I took pictures on film because I still needed to take pictures, but I needed to also be present. Which is clearly why it has taken me nine months to blog. It was my busiest and most beautiful work season ever. Not only have I experienced tremendous growth as an individual, but as an artist and entrepreneur. The lessons have been abundant, but that could be because I am finally paying attention. 

It is almost time to get back on the road, and to be honest my heart is starting to feel a pull for something new. I can’t say that this will be the last winter in the van, but I am feeling really empowered and proud of the miles covered over these last five years. Maybe a little tired, but that could just be October talking. I plan to always feed this restlessness and that could be in the form of maybe a new house on wheels, or something overseas, or a new business venture. Regardless, and as always, filled with so much gratitude for this life. 

Winter, 2019. Kodak Portra. 

ALASKA pt. II

After spending ten days in Alaska, we were ready to head back down to Prince George to reunite with our van and rid of this blasted mini-van. Despite consistent daylight, mosquito swarms invading our sleep, and trying to pee in a porta potty while in the fetal position, we really did find a reason to laugh, and laugh HARD, every single day. 

Getting back to our van felt like Christmas times one thousand. I remember looking back while we were driving and just feeling so much gratitude that all of this space came equipped with everything we could ever need and that we had made it. Thankful for Corbin and his ability to create such high quality amenities, thankful for my job and the freedom and flexibility that comes with it, and thankful for all of the dirtbags that have been living out of vans and station wagons for years, paving the way to this life and these adventures.

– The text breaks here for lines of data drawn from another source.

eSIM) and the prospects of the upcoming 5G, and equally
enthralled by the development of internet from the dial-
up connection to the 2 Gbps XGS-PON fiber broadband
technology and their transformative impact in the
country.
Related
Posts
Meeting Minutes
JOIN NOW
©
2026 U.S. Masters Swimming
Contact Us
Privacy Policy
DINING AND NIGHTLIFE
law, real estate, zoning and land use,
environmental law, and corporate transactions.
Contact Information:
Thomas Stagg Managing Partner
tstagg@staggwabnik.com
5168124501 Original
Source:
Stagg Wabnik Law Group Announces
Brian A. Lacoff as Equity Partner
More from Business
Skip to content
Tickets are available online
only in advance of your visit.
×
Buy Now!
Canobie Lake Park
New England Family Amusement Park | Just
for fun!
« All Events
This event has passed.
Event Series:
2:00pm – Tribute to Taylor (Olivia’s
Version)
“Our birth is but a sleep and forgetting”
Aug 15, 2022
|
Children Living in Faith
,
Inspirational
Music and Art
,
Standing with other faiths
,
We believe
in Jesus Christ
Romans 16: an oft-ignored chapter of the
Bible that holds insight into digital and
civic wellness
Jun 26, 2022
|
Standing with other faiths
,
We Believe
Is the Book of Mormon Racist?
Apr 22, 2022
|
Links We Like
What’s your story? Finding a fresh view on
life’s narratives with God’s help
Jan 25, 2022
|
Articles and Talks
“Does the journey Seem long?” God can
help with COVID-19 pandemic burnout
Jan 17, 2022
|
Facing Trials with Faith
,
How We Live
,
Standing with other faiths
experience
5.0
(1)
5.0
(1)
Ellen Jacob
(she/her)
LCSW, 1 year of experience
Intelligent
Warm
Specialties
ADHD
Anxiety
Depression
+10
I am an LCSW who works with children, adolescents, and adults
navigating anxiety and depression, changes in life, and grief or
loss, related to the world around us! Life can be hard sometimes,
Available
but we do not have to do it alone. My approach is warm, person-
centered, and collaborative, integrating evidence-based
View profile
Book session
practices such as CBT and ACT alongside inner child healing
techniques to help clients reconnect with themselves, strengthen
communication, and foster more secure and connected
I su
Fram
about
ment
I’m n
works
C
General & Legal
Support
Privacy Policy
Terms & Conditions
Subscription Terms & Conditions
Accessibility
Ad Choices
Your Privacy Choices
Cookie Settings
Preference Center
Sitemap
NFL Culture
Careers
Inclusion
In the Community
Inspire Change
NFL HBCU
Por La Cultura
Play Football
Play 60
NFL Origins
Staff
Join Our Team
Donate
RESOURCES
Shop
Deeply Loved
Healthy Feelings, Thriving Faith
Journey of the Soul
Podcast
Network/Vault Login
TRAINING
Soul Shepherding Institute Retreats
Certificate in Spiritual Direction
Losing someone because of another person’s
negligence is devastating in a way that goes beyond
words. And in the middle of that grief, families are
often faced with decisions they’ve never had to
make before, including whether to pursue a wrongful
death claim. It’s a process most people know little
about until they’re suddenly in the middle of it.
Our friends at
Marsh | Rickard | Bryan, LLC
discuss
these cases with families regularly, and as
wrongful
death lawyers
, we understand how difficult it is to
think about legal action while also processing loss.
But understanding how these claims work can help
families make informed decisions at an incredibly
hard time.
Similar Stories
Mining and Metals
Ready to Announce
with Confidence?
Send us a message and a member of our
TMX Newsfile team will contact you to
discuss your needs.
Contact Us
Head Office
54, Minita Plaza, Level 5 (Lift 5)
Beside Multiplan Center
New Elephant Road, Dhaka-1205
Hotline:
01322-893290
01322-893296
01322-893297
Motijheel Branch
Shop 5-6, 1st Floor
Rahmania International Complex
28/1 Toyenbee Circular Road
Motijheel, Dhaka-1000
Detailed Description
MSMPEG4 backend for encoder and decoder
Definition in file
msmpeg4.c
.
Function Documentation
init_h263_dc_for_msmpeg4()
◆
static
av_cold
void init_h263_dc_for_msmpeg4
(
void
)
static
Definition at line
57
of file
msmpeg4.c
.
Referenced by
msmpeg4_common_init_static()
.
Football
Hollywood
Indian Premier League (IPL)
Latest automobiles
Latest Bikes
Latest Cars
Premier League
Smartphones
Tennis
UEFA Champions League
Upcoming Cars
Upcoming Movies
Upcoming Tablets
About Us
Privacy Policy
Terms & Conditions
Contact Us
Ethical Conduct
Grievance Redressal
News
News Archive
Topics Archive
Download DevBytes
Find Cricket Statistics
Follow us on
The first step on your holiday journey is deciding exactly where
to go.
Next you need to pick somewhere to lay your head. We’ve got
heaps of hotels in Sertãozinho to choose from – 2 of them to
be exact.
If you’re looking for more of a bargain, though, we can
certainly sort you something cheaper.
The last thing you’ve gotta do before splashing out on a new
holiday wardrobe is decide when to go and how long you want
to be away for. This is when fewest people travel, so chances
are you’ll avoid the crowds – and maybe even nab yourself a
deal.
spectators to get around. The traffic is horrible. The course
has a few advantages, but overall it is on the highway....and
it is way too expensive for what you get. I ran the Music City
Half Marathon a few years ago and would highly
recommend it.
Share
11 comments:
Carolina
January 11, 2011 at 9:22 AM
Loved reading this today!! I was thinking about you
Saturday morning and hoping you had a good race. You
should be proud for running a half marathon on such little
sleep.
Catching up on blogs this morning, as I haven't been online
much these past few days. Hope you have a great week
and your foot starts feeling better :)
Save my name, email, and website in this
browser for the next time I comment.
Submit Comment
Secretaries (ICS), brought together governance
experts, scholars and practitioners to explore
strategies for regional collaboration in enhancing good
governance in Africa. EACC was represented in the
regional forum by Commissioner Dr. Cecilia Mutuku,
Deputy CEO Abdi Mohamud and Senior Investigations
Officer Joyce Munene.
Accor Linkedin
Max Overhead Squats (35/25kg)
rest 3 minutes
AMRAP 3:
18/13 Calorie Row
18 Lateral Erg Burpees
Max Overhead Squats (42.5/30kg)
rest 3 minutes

However the thrill and pure bliss was short lived. Two hundred miles after leaving Prince George, we spent a few nights in Jasper National Park in literally the most perfect free and hidden campsite there ever was. We pulled the van in down some two tracks and up near a glacier creek. We ran naked into the freezing shallow water and back to the campsite with out any regard for indecency because there was not another human for miles. It took quite a bit of convincing to drag me out of there, but thankfully we left when we did, because about half a mile from our little mountain paradise, the transmission that we just had rebuilt, failed. 

We were towed into Banff, which in all honestly is truly one of the best places to ever be stranded, where we spent eight days waiting on a new transmission to be delivered and installed. Even through some shit, the universe still has such a beautiful way of taking care of us. All of the repairs were covered by the first mechanic and we ended up with a brand new transmission and an incredible warranty. 

While in Banff we celebrated Corbin’s birthday, hiked a few mountains, floated down the crystal blue river, spent time getting to know a few locals, and visited all of the tourist shops, bars, and art exhibits. We made it home three days before needing to shoot a Michigan wedding, and despite all of the stress and anxiety of travel mishaps, we had an incredible adventure. 

Recently I read a quote that stated, “If you are going through an experience, it’s because you need the lesson.” Here are a few lessons and takeaways I took from this trip:

  1. As long as I have the people that I love and my health and an open road, there is absolutely nothing that can bring me down. 

  2. Be flexible and trust the process. You are never trapped, there is always a way out, always a way home, and everything will happen exactly the way that it is supposed to. 

  3. Corbin is my rock. These little bumps have proven to me how strong our bond really is and how much weight it will take to ever break us. Between his positivity and my abundant gratitude, we’ve got a lot of full glasses to pass around. 

  4. There are so many good people everywhere. The kindness I am constantly shown in all of these places I visit is evidence of that. 

  5. I’m not tired yet, and we are going to keep this train rolling, regardless of obstacles to be faced.